## TASK OBJECTIVE
Only one portion of the data is to be written out: from the line bearing "ottoman: none [179,714,570,923]" through the line bearing "candle holder: none". Write it exactly as it appears.
==== EXERCISE INPUT ====
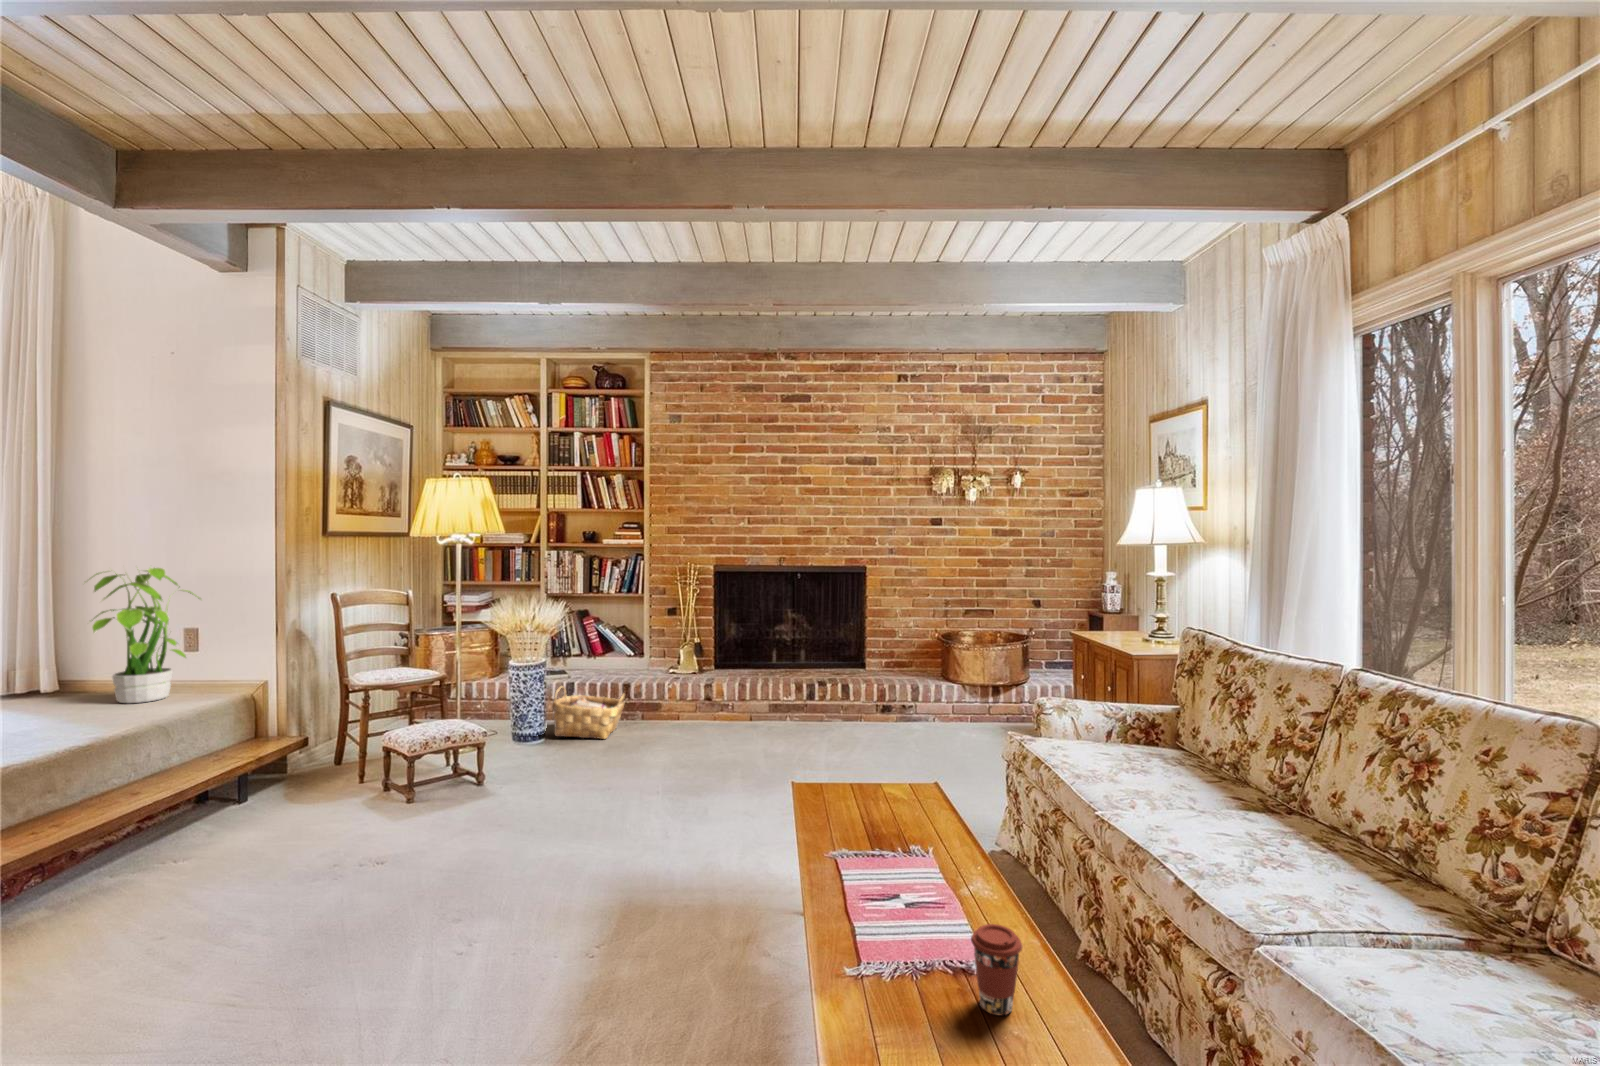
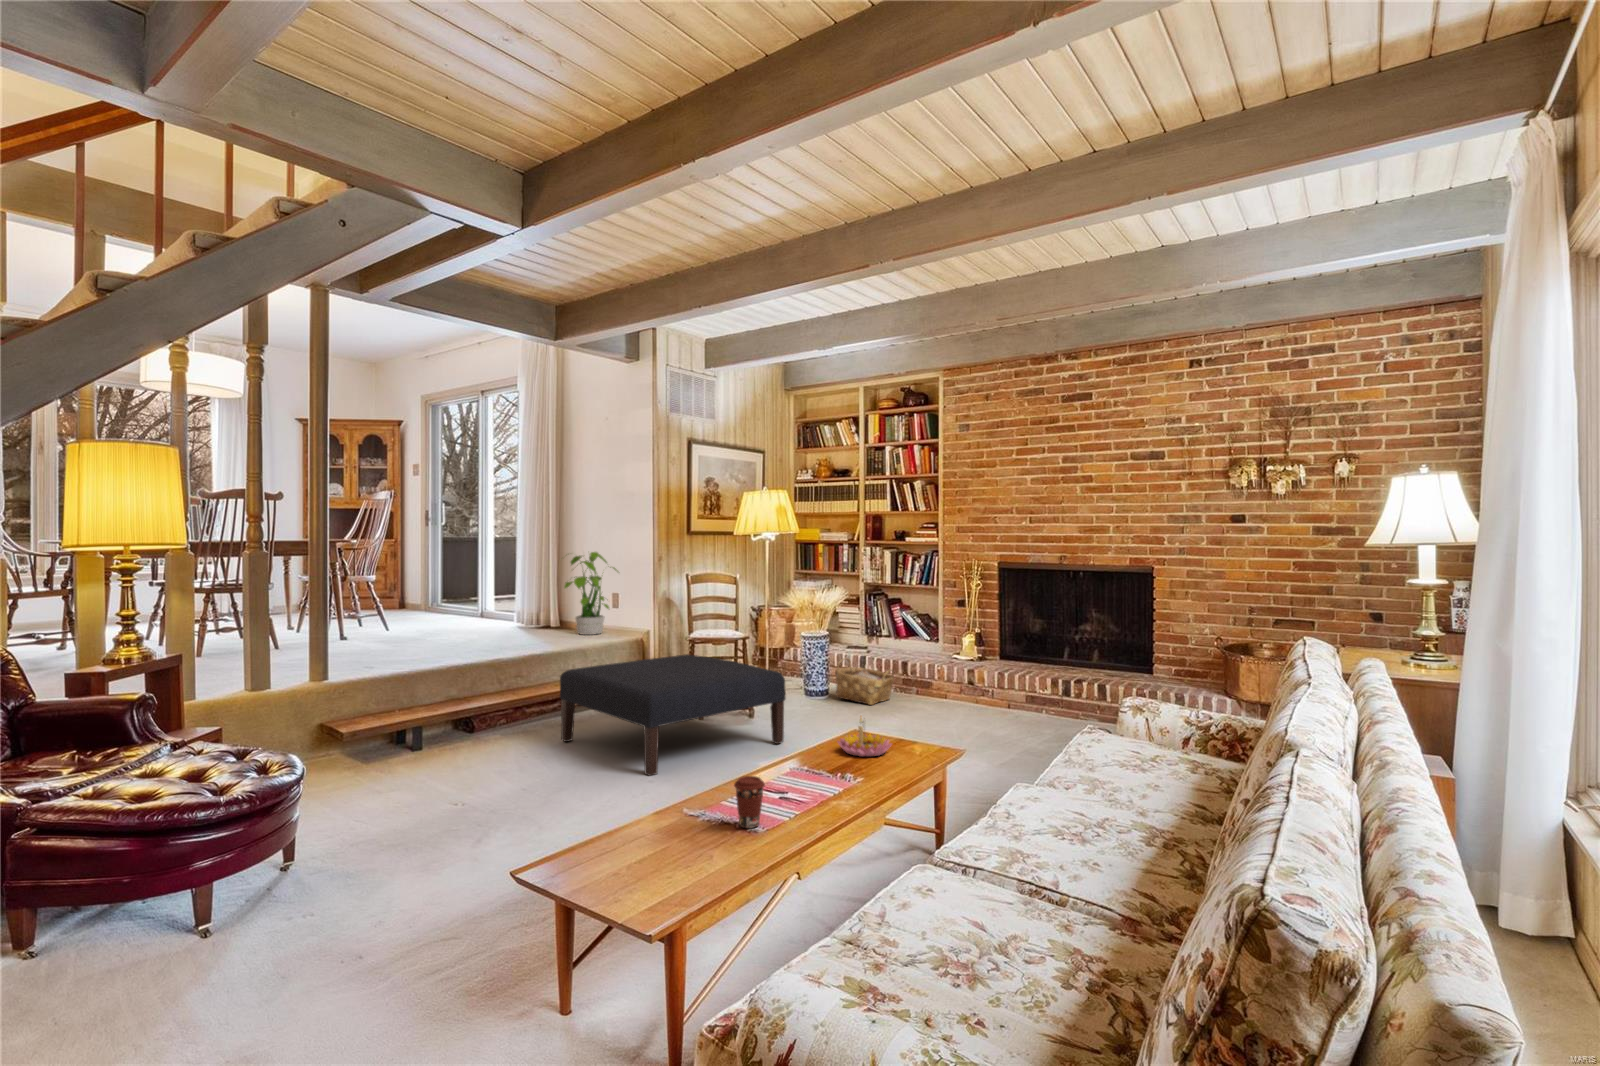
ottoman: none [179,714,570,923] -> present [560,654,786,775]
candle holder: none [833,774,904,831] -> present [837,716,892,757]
====
==== EXERCISE INPUT ====
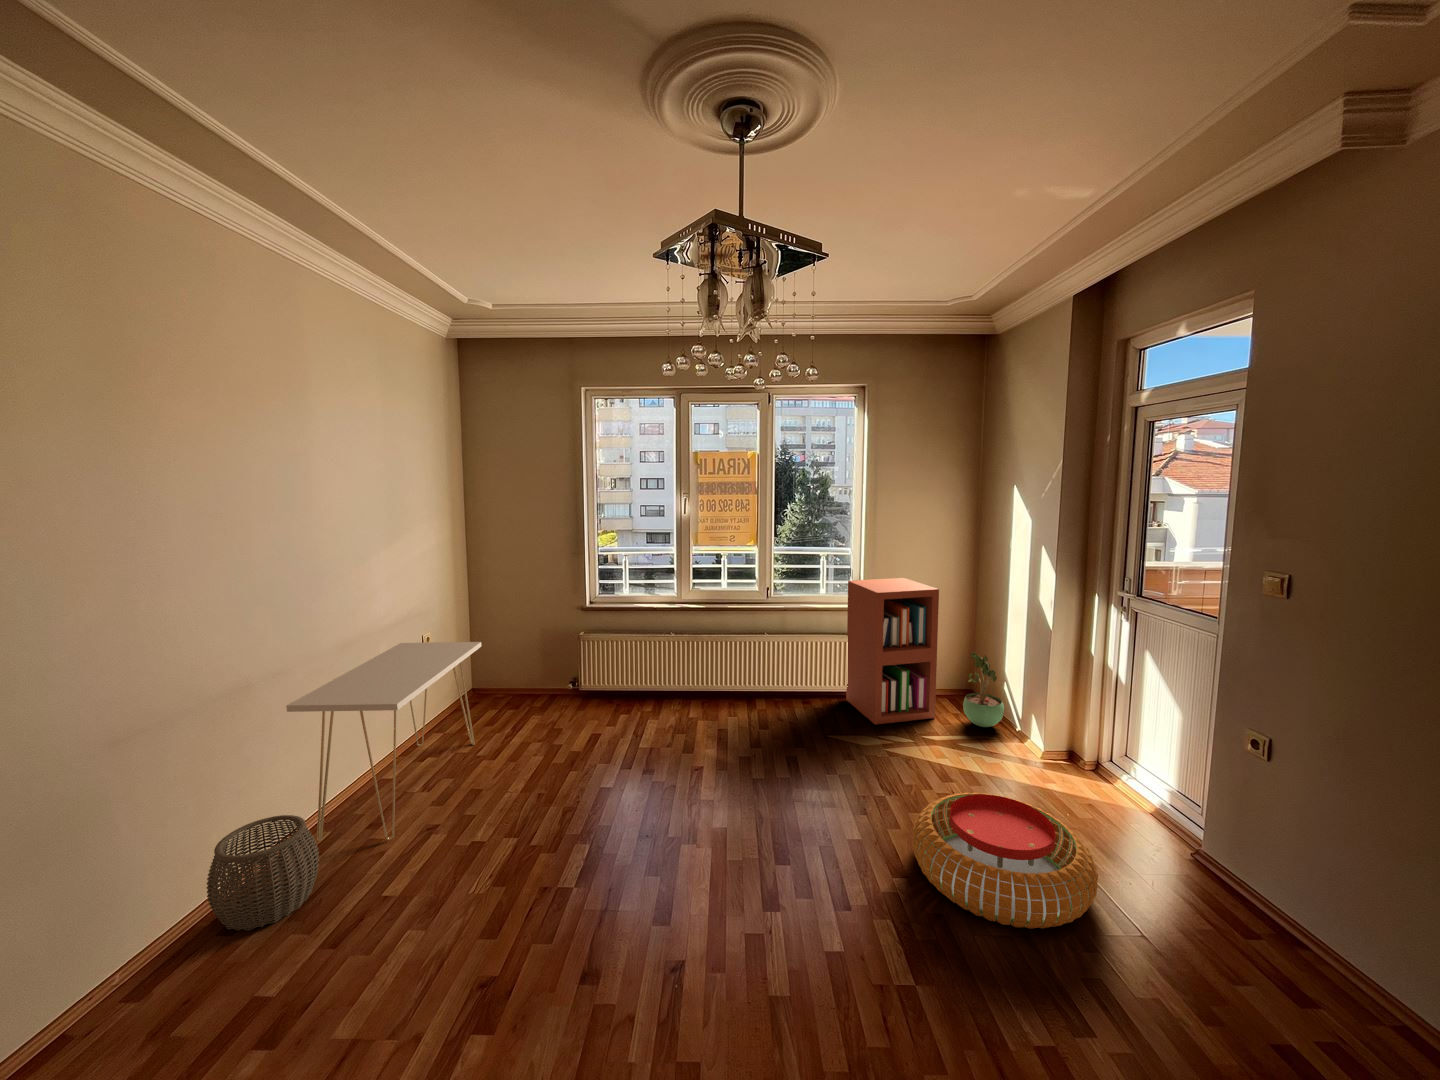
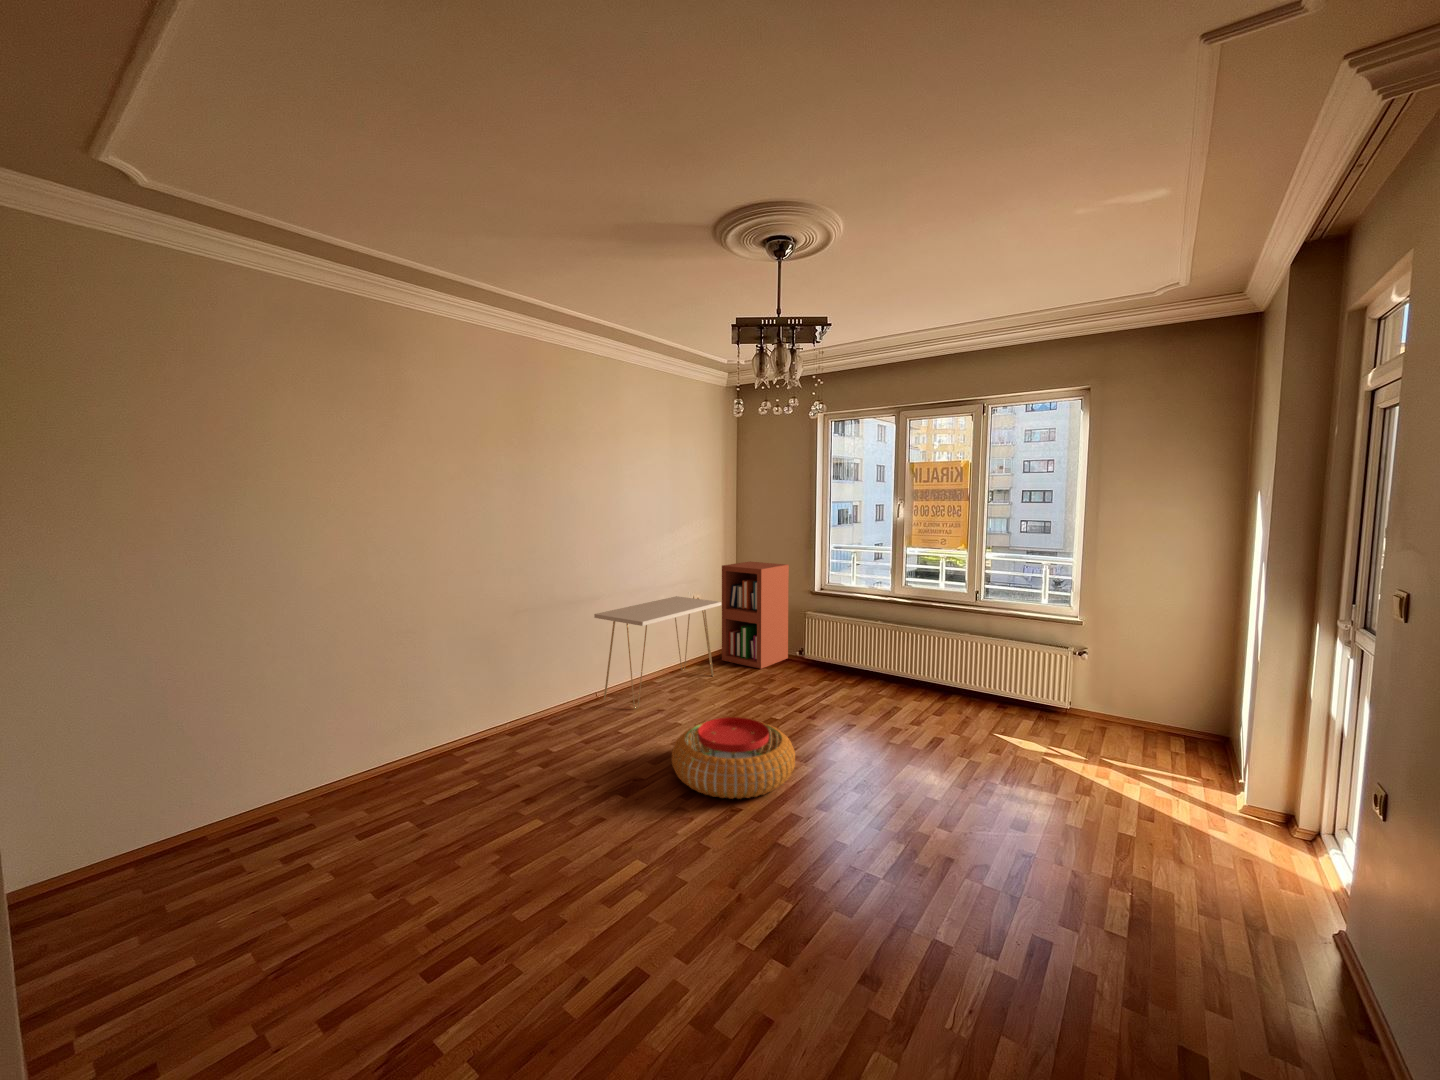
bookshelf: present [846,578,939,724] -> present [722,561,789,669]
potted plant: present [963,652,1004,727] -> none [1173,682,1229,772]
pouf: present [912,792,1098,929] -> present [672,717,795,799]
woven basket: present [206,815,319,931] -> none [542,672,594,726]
====
## EXERCISE SOLUTION
ottoman: none [179,714,570,923] -> present [560,654,786,775]
candle holder: none [833,774,904,831] -> present [837,716,892,757]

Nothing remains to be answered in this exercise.